Faced with puzzled stares, he continued. Suppose you’ve got a pile of red disks and blue disks all mixed together. So far we’ve studied the red disks in the pile and we know a lot. We’ve used it to make their life better. In the case of the blue disks we know a lot less but maybe we can sort of filter them out by a process of elimination.

More puzzled stares. OK, suppose you’re a normal chipped person and you’re trying to get into an official building or take a flight or open a bank account. You have to show your chip, right? No chip, no entry, no flight, no account. More importantly, since we track activity, movements and pretty much everything else for anyone with a chip, it means you’ve got a digital pedigree. We know where you’ve been and what you’ve done so we know you’re OK. Now imagine someone comes into our net, maybe by online cameras, someone who’s not recognized, who has no pedigree and no chip. Until now we haven’t done anything since they still do have the choice not to go into the government office or take the flight or open the bank account. But what if we turn that on its head? If we can’t see your chip and your pedigree, it means you’re guilty. Now, what to do after that is up to the rest of you...

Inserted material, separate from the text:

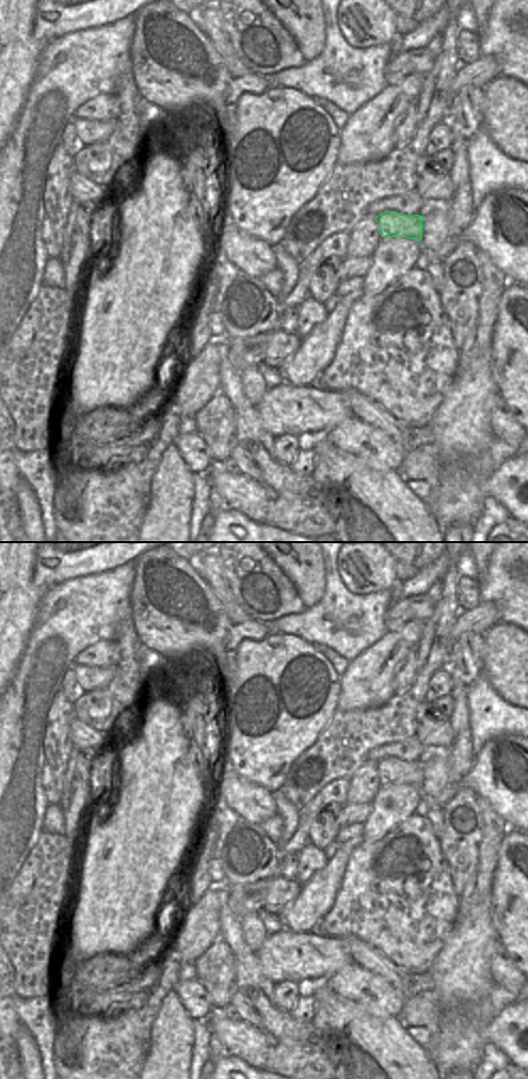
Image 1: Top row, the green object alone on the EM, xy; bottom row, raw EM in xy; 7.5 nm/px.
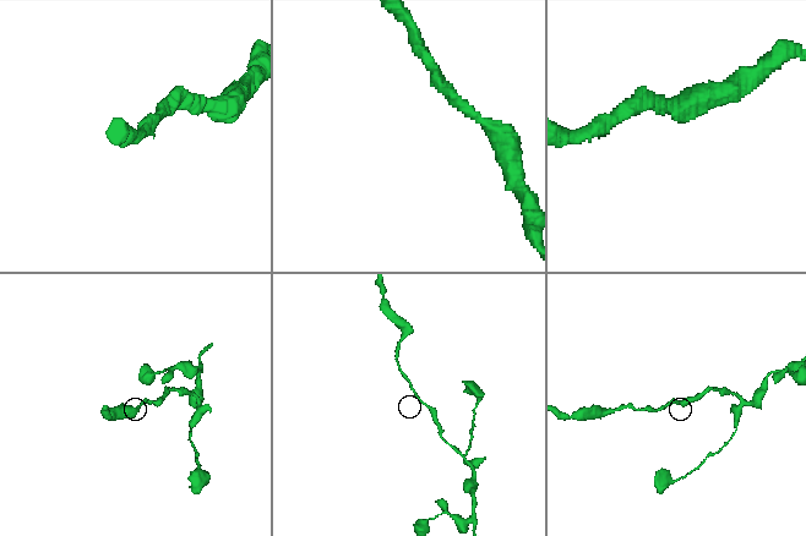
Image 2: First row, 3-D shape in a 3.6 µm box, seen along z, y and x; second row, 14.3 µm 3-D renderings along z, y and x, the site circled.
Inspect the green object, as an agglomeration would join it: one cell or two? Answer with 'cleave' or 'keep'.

After a long silence Ellison spoke. It’s always best to get voluntary buy-in. Let’s suppose a campaign where we show that refuseniks are a selfish danger. They value their own privacy and autonomy but they put everyone else at risk. That could help to encourage the chipped to identify and ostracize them. Rewards for identifying a refusenik would help and publication of all the details on a refusenik would be even better. That way they’d be isolated. Associating with them would be dangerous.

Jones cut in. You’re missing the point that refuseniks are like cockroaches. They hide in the shadows and slip out of your hand like quicksilver. It’s fine to identify one, and by the way, I agree with the enhanced turning in strategy, but we need something more robust as a followup.

Almato asked. Could we consider incarceration or deportation?

Jones replied curtly. Prisons are expensive and they’d just slip back into the country if they were deported.

Chen asked in her soft voice. Could we use some anticonception device on the unchipped? Perhaps targeted vaccination like we do for vaccine deniers?

Ellison replied. The political sensitivities are too great. Targeting a population for active negative measures would expose us to all sorts of legal worries and it would be a hard sell. Folks might ask whether they would the next to be targeted.

So we’re at an impasse, intoned the chairman.

There is one other option, said Chen after another long silence. It’s based on Almato’s idea. Suppose we administer to the entire population some substance that does one thing if you’re chipped and has some other effect if you’re not. Like giving better disease protection to the chipped. Or enhancing the ability to conceive. That way the refuseniks would only have themselves to blame if fewer of them had children and more of them died of disease.

I like this, exclaimed Ellison. I could sell that. Think back to campaigns to flouridate or chlorinate water or pasteurize milk. There’s scientific evidence to show the public health benefits so the population will buy it for the most part. The negative effects on refuseniks could be presented as a kind of justice. At the end of the day, if you share, you prosper, and if you refuse, you don’t.

A chorus of assent greeted this summary.

Smiling, the chairman said to the group. A very nice discussion. I think I have something to present to our masters. We won’t see instant results but with luck the problem will disappear in a decade or two. And before then, even the refuseniks will start to see the writing on the wall.